Scott Bice with (clockwise from left)U.S. Supreme Court Justice Anthony M. Kennedy, California Justice Malcolm M. Lucas JD ’53 and Michigan Justice Conrad L. Mallett JD, MPA ’79.

Photo courtesy of USC Law School

By conservative estimates, more than 450 USC law graduates have held state and federal judgeships. Frederick W. Houser JD ’00 was the first alumnus to serve on the bench: he became a superior court judge in 1906. In 1924, Georgia Bullock JD ’14 became the first woman in Southern California to assume the bench. In 1940, Edwin Jefferson JD ’31, became the first black judge west of Chicago. Albert Armendariz JD ’50 and Arthur Alarcon JD ’51 were among the earliest Hispanic Trojans on the bench; and John Aiso, a Harvard-educated attorney who pursued advanced legal studies here in 1940, was the law school’s first Asian judge.
More than 60 years later, USC alumni would load the California Supreme Court. Never before or since has a majority of the high court’s justices graduated from a single law school. On the bench in 1987 were four Trojans: Chief Justice Malcolm M. Lucas JD ’53 and associate justices Marcus Kaufman JD ’56, Joyce Luther Kennard JD ’74 and David Eagleson JD ’50.
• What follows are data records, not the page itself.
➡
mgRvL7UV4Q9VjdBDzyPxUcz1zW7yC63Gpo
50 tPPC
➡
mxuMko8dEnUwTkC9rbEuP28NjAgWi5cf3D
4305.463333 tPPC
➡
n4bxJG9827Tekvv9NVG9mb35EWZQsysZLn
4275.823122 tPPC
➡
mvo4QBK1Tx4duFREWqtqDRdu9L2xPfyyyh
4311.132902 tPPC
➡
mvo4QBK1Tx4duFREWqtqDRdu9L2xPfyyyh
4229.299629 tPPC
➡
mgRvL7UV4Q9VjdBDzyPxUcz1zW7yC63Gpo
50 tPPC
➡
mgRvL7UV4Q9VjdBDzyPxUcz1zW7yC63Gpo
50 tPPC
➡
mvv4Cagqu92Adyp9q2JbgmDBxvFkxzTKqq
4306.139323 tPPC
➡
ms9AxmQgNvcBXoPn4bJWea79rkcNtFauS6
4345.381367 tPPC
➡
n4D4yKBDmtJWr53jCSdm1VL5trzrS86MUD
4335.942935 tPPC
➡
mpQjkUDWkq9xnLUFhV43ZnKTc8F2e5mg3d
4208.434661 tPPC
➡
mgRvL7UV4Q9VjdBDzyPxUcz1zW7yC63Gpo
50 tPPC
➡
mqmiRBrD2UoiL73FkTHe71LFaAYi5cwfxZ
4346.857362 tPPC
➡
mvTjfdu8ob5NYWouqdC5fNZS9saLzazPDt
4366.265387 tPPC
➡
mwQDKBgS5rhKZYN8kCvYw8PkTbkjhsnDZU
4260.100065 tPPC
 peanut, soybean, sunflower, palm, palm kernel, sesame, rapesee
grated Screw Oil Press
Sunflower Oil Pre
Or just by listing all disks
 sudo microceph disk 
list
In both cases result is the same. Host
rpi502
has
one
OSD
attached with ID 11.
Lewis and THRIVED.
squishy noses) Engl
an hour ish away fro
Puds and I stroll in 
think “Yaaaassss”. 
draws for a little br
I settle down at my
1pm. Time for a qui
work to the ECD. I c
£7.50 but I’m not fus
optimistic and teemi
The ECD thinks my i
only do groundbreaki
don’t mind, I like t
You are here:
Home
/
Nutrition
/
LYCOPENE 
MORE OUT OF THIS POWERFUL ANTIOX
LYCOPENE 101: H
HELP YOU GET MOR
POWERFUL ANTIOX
In 1998, many of the school’s 300-plus living alumni on the bench came together to celebrate the 100th anniversary of the incorporation of the Los Angeles Law School (the USC Law School’s precursor). The event, including a symposium on judicial independence and accountability and featuring a talk by U.S. Supreme Court Justice Anthony Kennedy, was Webcast live over the Internet and drew major newspaper headlines.